## start PASSAGE

FOR IMMEDIATE
RELEASE
For more information,
contact:
David
Johnson |
Barbara
Owens |
Vice
President, Investor Relations |
Senior
Communications Adviser |
Perrysburg, Ohio, U.S. |
Perrysburg, Ohio, U.S. |
+1 567
336 2600 |
+1 567
3365585 |
dave.johnson@o-i.com |
barbara.owens@o-i.com |
O-I Completes Acquisition of Vitro's Food and
Beverage Business
Perrysburg, Ohio (September 1, 2015) - Owens-Illinois, Inc. (NYSE:
OI) today announced that it has completed the acquisition of the
Vitro food and beverage glass container business from Vitro, S.A.B.
de C.V. (BMV: VITROA) in a transaction valued at approximately
$2.15 billion.
Vitro is the largest supplier of glass containers
in Mexico and manufactures glass containers across multiple end
uses, including food, soft drinks, beer, wine and spirits. The
transaction includes Vitro's five food and beverage glass container
plants in Mexico, a plant in Bolivia and the food and beverage
business of Vitro Packaging, its North American distribution
business based in Plano, Texas, which together employ nearly 6,000
people.
"As a leader in the strong and growing Latin
American market, the addition of Vitro represents a significant
opportunity to extend our global franchise and further build upon
our position as the world's leading glass packaging company," said
Al Stroucken, chairman and CEO of O-I.
The transaction provides O-I with a competitive
position in the attractive glass segment of the packaging market in
Mexico, further enhancing O-I's position as the world's foremost
glass container producer. O-I expects the transaction to be
accretive to earnings and cash flow in the first year. The Company
anticipates that in the third year after closing, EPS accretion
will reach approximately $0.50 per share.

## end PASSAGE

» EXERCISE TASKS
(a) List every end use that the press release says Vitro's glass containers are made for.
(b) Answer these questions using the press release:
(i) What was the approximate value of the transaction?
(ii) About how many people do the acquired businesses employ together?
(iii) What EPS accretion does the Company expect in the third year after closing?
(c) Rewrite the part of the press release starting with "The transaction provides" and going on through "approximately $0.50 per share.", replacing "Mexico" with "Latin America".

## start RAW DATA

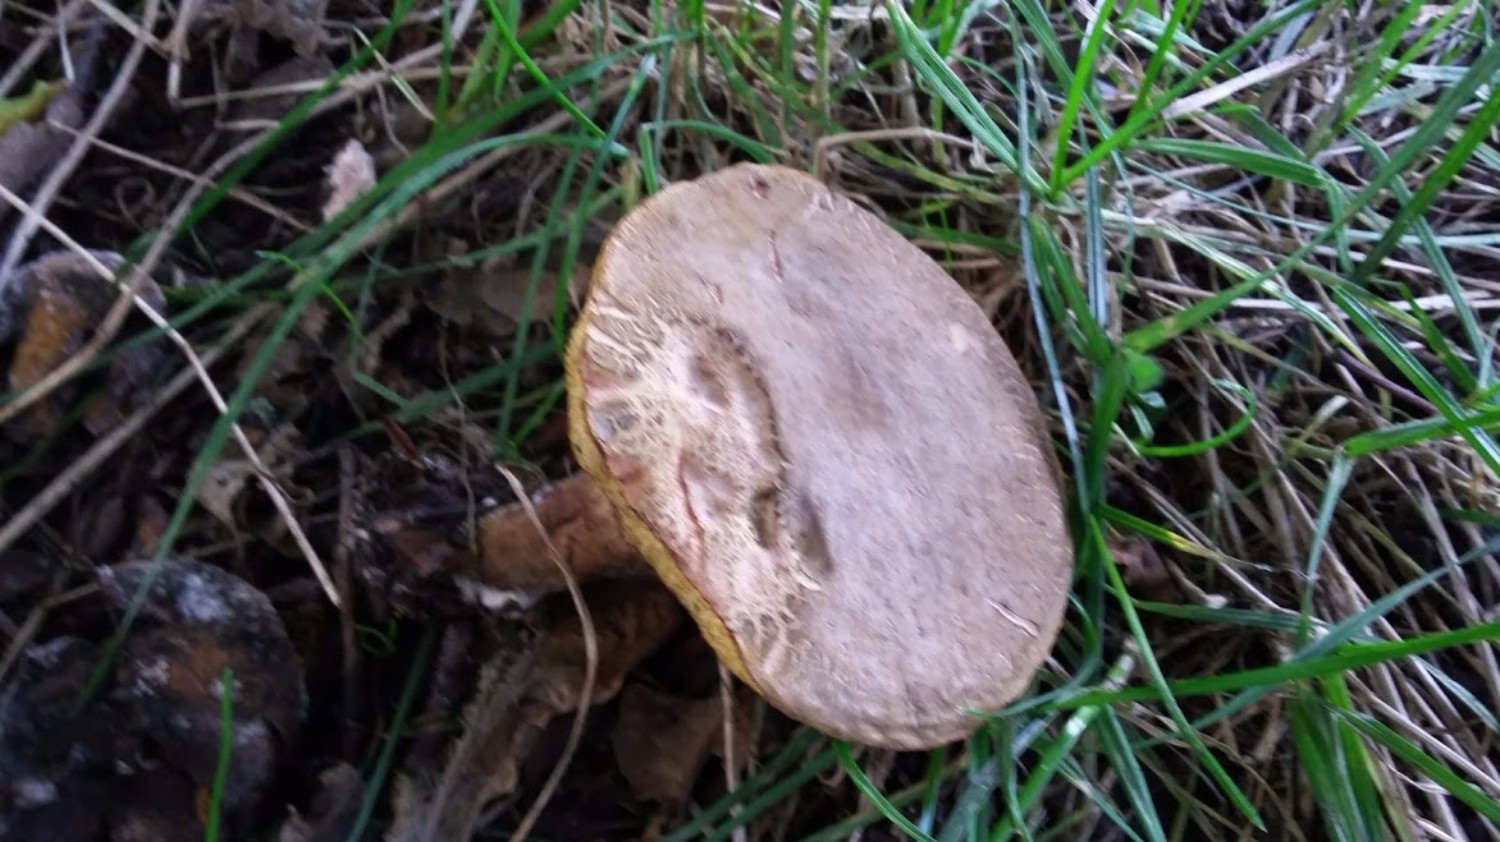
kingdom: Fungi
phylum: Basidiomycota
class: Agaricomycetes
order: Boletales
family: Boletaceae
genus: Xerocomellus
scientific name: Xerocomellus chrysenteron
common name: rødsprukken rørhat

## end RAW DATA

» ANSWERS PER TASK
(a) food, soft drinks, beer, wine, spirits

(b)
(i) Approximately $2.15 billion.
(ii) Nearly 6,000 people.
(iii) Approximately $0.50 per share.

(c)
The transaction provides O-I with a competitive
position in the attractive glass segment of the packaging market in
Latin America, further enhancing O-I's position as the world's foremost
glass container producer. O-I expects the transaction to be
accretive to earnings and cash flow in the first year. The Company
anticipates that in the third year after closing, EPS accretion
will reach approximately $0.50 per share.